→ What is being asked
Gather all lines in the entries below that include the word "CIRCLE".

→ Data for this exercise
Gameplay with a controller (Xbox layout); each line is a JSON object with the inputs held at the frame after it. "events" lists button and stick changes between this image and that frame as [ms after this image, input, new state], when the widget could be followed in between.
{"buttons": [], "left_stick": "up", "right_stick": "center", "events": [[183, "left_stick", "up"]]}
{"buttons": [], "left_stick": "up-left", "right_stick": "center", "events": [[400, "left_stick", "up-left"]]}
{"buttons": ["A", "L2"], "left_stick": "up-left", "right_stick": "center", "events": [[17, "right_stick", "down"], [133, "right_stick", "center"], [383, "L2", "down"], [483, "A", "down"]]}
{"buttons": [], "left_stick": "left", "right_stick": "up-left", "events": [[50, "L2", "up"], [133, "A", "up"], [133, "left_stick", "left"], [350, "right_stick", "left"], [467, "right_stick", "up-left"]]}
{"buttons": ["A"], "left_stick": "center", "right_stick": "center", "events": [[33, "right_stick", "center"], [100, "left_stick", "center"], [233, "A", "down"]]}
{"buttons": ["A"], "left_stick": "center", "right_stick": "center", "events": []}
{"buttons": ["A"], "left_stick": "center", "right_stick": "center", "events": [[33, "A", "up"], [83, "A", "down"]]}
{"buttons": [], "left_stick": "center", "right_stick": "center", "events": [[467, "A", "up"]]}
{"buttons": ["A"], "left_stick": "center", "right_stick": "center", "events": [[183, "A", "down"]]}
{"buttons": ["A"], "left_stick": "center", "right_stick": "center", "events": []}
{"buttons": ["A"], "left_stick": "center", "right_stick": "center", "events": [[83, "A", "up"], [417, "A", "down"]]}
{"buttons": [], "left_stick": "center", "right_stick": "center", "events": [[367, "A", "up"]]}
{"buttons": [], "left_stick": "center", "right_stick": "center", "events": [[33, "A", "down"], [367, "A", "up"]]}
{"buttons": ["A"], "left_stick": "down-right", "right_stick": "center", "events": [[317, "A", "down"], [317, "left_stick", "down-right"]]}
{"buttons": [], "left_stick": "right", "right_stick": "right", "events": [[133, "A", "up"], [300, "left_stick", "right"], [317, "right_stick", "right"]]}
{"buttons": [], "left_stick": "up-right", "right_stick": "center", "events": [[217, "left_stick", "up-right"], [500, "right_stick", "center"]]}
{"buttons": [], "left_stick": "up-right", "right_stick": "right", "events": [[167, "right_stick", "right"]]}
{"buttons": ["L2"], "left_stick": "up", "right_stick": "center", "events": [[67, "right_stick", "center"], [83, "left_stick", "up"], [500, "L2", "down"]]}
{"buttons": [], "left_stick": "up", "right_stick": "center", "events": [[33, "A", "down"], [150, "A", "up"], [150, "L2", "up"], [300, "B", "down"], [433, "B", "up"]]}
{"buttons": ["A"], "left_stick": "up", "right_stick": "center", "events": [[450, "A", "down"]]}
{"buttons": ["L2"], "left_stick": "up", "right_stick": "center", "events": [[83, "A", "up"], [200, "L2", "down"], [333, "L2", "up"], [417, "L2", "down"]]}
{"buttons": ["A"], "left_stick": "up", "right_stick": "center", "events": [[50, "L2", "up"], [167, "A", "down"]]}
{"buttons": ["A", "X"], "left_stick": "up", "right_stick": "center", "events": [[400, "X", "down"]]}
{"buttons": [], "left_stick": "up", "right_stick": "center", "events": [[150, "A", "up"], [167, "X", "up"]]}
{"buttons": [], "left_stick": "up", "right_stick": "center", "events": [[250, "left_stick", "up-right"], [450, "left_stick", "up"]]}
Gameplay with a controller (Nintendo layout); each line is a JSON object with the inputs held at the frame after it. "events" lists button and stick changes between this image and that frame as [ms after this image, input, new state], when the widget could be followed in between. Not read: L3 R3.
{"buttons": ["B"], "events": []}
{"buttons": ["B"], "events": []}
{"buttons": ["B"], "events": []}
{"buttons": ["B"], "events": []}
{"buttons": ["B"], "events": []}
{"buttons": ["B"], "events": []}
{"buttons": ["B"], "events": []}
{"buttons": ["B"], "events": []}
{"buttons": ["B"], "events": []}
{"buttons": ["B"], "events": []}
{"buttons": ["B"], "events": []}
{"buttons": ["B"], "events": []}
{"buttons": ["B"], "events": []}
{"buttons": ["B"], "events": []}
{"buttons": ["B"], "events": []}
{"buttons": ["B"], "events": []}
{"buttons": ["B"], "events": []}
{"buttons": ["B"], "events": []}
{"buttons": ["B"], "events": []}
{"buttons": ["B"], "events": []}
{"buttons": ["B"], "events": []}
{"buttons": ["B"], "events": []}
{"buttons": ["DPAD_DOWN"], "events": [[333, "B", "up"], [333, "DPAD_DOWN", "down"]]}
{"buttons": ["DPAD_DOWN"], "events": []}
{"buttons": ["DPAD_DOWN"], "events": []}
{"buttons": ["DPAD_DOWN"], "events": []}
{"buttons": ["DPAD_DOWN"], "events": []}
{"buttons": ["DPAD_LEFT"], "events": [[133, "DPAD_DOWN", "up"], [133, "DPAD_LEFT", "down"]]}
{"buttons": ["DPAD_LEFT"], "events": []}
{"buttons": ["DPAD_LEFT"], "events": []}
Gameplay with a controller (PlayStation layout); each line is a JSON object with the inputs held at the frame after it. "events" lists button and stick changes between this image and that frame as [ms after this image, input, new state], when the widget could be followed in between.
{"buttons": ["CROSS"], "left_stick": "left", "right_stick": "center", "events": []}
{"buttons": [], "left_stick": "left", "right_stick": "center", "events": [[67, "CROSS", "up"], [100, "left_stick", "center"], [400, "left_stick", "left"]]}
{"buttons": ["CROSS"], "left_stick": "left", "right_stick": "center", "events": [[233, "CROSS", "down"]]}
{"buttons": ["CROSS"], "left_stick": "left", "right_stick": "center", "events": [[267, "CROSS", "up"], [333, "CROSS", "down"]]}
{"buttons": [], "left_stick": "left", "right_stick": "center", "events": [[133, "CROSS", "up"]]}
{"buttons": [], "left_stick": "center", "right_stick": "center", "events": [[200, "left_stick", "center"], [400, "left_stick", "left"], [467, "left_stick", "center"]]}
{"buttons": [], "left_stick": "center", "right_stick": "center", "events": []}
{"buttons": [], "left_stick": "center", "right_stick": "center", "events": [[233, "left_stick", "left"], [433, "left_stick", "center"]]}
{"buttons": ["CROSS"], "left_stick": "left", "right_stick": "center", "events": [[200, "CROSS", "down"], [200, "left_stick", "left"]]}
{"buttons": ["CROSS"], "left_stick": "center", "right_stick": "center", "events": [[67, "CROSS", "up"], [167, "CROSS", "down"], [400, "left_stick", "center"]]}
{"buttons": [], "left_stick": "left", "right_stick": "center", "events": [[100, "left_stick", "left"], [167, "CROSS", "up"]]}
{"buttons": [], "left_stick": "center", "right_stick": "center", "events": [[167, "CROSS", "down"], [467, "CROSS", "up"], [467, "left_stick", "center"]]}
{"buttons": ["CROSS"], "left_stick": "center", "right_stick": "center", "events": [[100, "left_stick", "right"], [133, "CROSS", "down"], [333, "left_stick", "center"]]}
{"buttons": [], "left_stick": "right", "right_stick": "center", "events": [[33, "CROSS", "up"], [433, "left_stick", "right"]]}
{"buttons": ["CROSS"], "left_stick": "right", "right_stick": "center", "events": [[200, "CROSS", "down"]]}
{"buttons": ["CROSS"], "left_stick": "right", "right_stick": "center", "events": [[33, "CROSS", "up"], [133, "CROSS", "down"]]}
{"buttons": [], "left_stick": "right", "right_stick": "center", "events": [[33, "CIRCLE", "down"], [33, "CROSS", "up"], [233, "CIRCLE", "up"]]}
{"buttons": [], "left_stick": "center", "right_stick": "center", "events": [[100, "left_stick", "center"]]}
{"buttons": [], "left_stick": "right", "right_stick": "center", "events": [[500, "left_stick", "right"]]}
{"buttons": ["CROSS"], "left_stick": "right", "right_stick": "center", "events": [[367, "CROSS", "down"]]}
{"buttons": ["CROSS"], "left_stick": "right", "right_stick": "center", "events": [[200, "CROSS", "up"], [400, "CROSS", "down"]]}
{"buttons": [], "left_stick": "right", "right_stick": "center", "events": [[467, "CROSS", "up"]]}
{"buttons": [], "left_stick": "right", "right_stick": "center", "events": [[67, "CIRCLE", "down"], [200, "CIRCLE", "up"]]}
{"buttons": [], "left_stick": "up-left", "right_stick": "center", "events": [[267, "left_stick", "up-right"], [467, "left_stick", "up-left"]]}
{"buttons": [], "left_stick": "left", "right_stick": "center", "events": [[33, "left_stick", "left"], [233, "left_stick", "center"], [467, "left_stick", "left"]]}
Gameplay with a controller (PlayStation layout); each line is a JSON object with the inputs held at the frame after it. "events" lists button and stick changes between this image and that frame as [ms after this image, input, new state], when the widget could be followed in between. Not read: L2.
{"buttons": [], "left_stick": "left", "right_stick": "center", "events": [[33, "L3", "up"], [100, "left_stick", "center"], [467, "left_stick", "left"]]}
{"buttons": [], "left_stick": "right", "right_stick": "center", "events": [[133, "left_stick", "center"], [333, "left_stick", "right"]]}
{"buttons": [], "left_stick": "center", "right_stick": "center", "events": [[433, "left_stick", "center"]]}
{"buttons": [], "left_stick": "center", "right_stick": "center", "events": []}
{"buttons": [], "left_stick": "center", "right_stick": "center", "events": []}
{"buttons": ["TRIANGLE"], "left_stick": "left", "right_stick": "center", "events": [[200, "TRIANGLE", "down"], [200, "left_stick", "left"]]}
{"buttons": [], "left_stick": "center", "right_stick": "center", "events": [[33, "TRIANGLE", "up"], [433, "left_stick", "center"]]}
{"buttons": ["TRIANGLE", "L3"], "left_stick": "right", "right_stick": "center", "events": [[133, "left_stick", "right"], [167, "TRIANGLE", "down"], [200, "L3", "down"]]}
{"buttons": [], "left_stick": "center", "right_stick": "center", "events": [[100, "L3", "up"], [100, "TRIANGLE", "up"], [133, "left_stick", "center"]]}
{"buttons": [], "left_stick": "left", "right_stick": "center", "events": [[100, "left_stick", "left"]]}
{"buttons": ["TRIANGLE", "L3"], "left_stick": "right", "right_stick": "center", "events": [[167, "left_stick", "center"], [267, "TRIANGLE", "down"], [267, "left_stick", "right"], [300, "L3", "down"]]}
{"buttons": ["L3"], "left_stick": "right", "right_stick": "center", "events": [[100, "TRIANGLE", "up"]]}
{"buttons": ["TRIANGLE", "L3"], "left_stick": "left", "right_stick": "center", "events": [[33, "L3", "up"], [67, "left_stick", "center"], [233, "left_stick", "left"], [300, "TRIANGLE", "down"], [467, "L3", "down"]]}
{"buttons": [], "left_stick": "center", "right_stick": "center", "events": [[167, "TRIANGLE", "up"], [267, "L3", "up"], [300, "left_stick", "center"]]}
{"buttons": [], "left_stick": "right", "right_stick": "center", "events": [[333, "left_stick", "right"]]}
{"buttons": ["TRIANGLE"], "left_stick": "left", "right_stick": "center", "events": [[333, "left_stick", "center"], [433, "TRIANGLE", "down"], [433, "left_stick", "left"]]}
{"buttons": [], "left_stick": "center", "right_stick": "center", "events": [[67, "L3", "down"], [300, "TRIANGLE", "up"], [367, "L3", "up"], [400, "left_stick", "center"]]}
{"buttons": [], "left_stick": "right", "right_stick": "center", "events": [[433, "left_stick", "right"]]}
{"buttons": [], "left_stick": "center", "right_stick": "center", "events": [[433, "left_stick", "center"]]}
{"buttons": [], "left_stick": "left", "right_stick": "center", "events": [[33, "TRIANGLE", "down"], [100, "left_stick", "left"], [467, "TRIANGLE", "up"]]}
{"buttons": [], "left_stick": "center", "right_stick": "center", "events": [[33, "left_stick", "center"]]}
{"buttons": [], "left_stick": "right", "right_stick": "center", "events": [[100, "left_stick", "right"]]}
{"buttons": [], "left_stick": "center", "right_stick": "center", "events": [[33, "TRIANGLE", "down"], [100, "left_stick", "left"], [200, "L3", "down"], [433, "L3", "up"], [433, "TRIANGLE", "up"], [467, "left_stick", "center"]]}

→ Answer to this task
{"buttons": [], "left_stick": "right", "right_stick": "center", "events": [[33, "CIRCLE", "down"], [33, "CROSS", "up"], [233, "CIRCLE", "up"]]}
{"buttons": [], "left_stick": "right", "right_stick": "center", "events": [[67, "CIRCLE", "down"], [200, "CIRCLE", "up"]]}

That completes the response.